Der Hauptkommissar war einigermaßen überrascht, als die in einen weißen Jogginganzug gekleidete Frau plötzlich in einer Art Hilferuf auf sich aufmerksam machte und mit einer winkenden Handbewegung seine Aufmerksamkeit gewonnen hatte. Pytlik zog beide Bremshebel an seinem Trekkingrad und lenkte seinen Drahtesel langsam auf den Gehweg vor dem Anwesen der Brünetten, die verlegen lächelnd an die kniehoch und sauber geschnittene Hecke gekommen war. Nun sah er sie das erste Mal aus unmittelbarer Nähe und es gefiel ihm, was er sah. Das braune Haar hatte einen leicht rötlichen Stich, das sehr weibliche Gesicht mit der gepflegten, hellen Haut und das sympathische Lächeln ließen seine eher missmutige Stimmung etwas verschwinden. Er stand da wie ein Teenager, der sich von einem Mädchen verabschiedete, mit dem er gerade beim Picknick gewesen war, es dort nicht geschafft hatte, sie zu küssen und jetzt vergeblich darauf wartete, dass sie zum Abschied die Initiative ergreifen würde. Beide Hände am Lenker, die Beine rechts und links der Querstange. Sie hatte ihn anscheinend kurz gedanklich gefesselt, dann machte er sich aber zumindest daran, seinen Helm abzunehmen, während sie ihre strahlend weißen Zähne präsentierte, leicht außer Atem.
"Guten Morgen! Angelika Küppers. Ich bin die neue Nachbarin - sozusagen. War ja sicherlich nicht zu übersehen die letzten Tage."
Pytlik spürte einen warmen Händedruck und versuchte gleichzeitig die ersten Worte dieser Frau irgendwie zu deuten: "...sozusagen... - ...sicherlich nicht zu übersehen...". Was meinte sie damit? Hieß das: Du hättest dich ruhig schon mal blicken lassen können, Blödmann und fragen, ob ich Hilfe brauchen kann. Du hast doch sicherlich schon bemerkt, dass hier kein Mann rumläuft, der augenscheinlich zu mir gehört. Denn du hast doch bestimmt von deinem Küchenfenster aus verfolgt, wie die Umzugsfirma und ich hier in den letzten Tagen geschuftet haben. Für uns war das Wetter übrigens auch nicht angenehmer.
"Sie sind der Polizist, oder? Ich habe mich schon ein bisschen informiert. Die Merkels - ist das richtig? - und die Frau, äh, Porzel, nein Porzig, ja, Porzig, heißt sie. Mit denen habe ich schon geredet. Nette Leute, ich glaube, ich werde mich hier richtig wohlfühlen. Aber entschuldigen Sie bitte, ich wollte Sie nicht überfahren, Sie müssen ja sicherlich auch ins Büro."
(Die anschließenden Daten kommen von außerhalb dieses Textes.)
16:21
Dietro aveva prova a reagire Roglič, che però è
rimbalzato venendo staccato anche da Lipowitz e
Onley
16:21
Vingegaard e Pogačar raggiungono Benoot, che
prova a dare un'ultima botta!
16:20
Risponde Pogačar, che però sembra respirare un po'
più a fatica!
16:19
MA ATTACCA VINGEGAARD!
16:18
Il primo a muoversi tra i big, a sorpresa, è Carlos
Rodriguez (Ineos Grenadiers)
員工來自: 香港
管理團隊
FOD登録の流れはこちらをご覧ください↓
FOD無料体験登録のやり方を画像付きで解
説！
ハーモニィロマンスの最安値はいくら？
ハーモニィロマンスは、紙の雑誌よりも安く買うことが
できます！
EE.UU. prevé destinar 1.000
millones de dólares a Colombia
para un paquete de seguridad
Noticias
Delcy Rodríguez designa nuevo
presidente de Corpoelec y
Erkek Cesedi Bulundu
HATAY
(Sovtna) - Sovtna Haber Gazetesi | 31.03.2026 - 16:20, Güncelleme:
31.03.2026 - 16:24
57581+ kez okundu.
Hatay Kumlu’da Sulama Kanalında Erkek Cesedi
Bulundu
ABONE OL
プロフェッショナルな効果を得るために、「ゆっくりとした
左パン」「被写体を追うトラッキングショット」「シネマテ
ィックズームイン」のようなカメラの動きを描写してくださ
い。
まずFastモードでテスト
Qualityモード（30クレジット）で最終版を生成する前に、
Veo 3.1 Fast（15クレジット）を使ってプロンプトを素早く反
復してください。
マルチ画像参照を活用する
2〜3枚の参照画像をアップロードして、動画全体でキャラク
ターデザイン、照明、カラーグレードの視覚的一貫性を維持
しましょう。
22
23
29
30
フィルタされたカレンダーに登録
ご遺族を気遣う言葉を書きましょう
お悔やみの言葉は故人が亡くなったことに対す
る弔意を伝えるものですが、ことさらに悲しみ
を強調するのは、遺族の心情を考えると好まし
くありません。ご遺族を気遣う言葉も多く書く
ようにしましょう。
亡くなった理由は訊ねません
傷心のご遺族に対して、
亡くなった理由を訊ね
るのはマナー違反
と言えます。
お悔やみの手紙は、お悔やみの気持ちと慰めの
Das musste Pytlik tatsächlich, aber außer der weiteren Vorbereitung auf das bevorstehende Freischießen schob er im Moment eine eher ruhige Kugel.
"Ich hoffe, die haben alle nichts Schlechtes über den Polizisten erzählt! Pytlik, Franz Pytlik. Ich wohne hier vorne, aber Sie sind ja anscheinend schon bestens informiert. Frau... Küppers, ja?"
"Ja, Angelika Küppers. Herr Pytlik, ich wollte Sie nicht lange aufhalten, ich habe eigentlich nur eine kurze Frage: Wissen Sie vielleicht, wo und wie ich diese ganzen Kartons und Verpackungen am besten entsorgen kann? Ich möchte so schnell wie möglich alles weg haben. Sie wissen ja, man schiebt das dann auf und im Winter liegt das Zeug immer noch rum."
Pytlik wusste, was sie meinte und fragte sich gleichzeitig, ob seine anderen Nachbarn diese Frage nicht auch hätten beantworten können. Sie wollte also einfach nur den Kontakt zu ihm herstellen, kombinierte er und fühlte sich innerlich geschmeichelt.
"Am besten, Sie fahren die Sachen auf den Wertstoffhof. Wenn ich das richtig sehe, ist das Meiste Pappe und Papier, das können Sie dort kostenlos entsorgen."
"Okay. Und wo ist dieser Wertstoffhof?"
"Ach so. Es lohnt sich nicht, das zu erklären. Wenn Sie hier neu sind, wäre es wohl das Beste, ich zeige Ihnen den mal. Die haben samstags auch geöffnet. Wenn Sie möchten, fahre ich da morgen früh mit Ihnen hin und Sie laden mich hinterher auf einen Kaffee ein. Ich bin nun mal Ermittler und möchte natürlich auch einiges über Sie wissen."